Of course, this wrinkle to the offense was only one aspect of what helped the Celtics eke out a victory, but the fact is, Mazzulla is learning quickly and is incorporating new aspects to the team’s offense on the fly. Asking your more athletic slashes to time their cuts for when the defense is already engaged on the ball handler isn’t groundbreaking stuff, but it’s certainly effective and was a fantastic counter to how the Grizzlies were looking to defend without Adams in their rotation.

Looking at things from a different angle, applying this tweak to the offense also helped Boston overcome the Grizzlies' aggressive defensive approach to the perimeter, where they continually looked to limit actions on pin-downs and screens, as they tried to funnel ball handlers into their hornet's nest.

Take note of how the Grizzlies look to guard this pick-and-roll action between Tatum and Smart, most notably how Morant looks to contain it. Rather than sticking with the screener (Smart), Morant looks to deny Tatum, with the hope of forcing him ‘weak’ (onto his weaker hand) — this gives the 24-year-old wing two legitimate options, reject the screen and attack the paint, looking to get the rocker onto your stronger hand while driving or kick the ball to Brown in the corner. However, this is Jayson Tatum we’re talking about, you know, the same guy who is currently earning, far too early I might add, MVP calls.

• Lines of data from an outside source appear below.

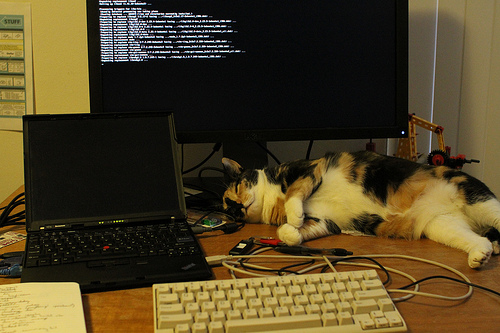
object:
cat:
[220, 150, 499, 270]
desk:
[0, 176, 500, 332]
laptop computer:
[17, 109, 215, 293]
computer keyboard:
[149, 268, 409, 333]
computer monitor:
[83, 0, 411, 145]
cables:
[387, 274, 499, 296]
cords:
[0, 191, 27, 228]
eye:
[230, 207, 238, 212]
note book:
[0, 280, 87, 333]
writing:
[0, 285, 66, 333]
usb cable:
[394, 274, 500, 294]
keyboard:
[23, 221, 202, 268]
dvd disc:
[0, 250, 26, 278]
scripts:
[96, 0, 247, 66]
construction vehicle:
[395, 112, 482, 173]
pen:
[273, 242, 353, 258]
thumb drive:
[228, 237, 256, 256]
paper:
[0, 14, 25, 30]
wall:
[0, 0, 90, 117]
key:
[191, 321, 208, 333]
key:
[321, 312, 339, 327]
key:
[232, 299, 248, 310]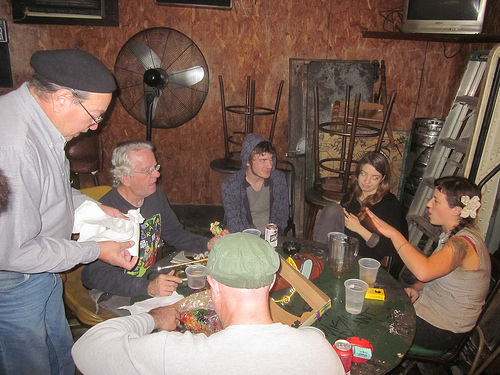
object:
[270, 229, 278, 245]
aluminum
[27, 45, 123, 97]
beret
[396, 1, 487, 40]
tv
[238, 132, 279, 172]
hood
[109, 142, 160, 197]
head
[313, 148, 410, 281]
woman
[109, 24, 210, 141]
fan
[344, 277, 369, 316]
cups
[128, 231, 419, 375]
table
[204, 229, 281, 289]
hat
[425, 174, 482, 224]
head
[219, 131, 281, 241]
man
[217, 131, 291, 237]
jacket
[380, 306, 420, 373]
edge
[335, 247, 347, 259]
glass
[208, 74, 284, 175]
stool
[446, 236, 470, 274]
tattoo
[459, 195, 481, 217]
flower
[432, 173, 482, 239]
hair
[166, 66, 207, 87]
blades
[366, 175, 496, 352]
woman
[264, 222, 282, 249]
can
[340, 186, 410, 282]
shirt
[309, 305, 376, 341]
writing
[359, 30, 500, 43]
shelf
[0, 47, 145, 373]
man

As such, Tatum recognizes Memphis’ argument but rejects their premise, hitting his defender with an escape dribble before simply flowing into a pull-up. Still, the stifling defense did its job, because the shot clanks off the rim and ends up in a building yard somewhere.

Regardless of how that individual clip played out, it shows how the Grizzlies had a gameplan to contain an elite three-point shooting roster and force them into a physical battle around the rim. However, Mazzulla and his team were more than ready to make adjustments on the fly, and by utilizing some delayed cuts, they were able to beat the Grizzlies at their own game — because that’s what elite offenses do, and if you hadn’t noticed, Boston has an elite offense.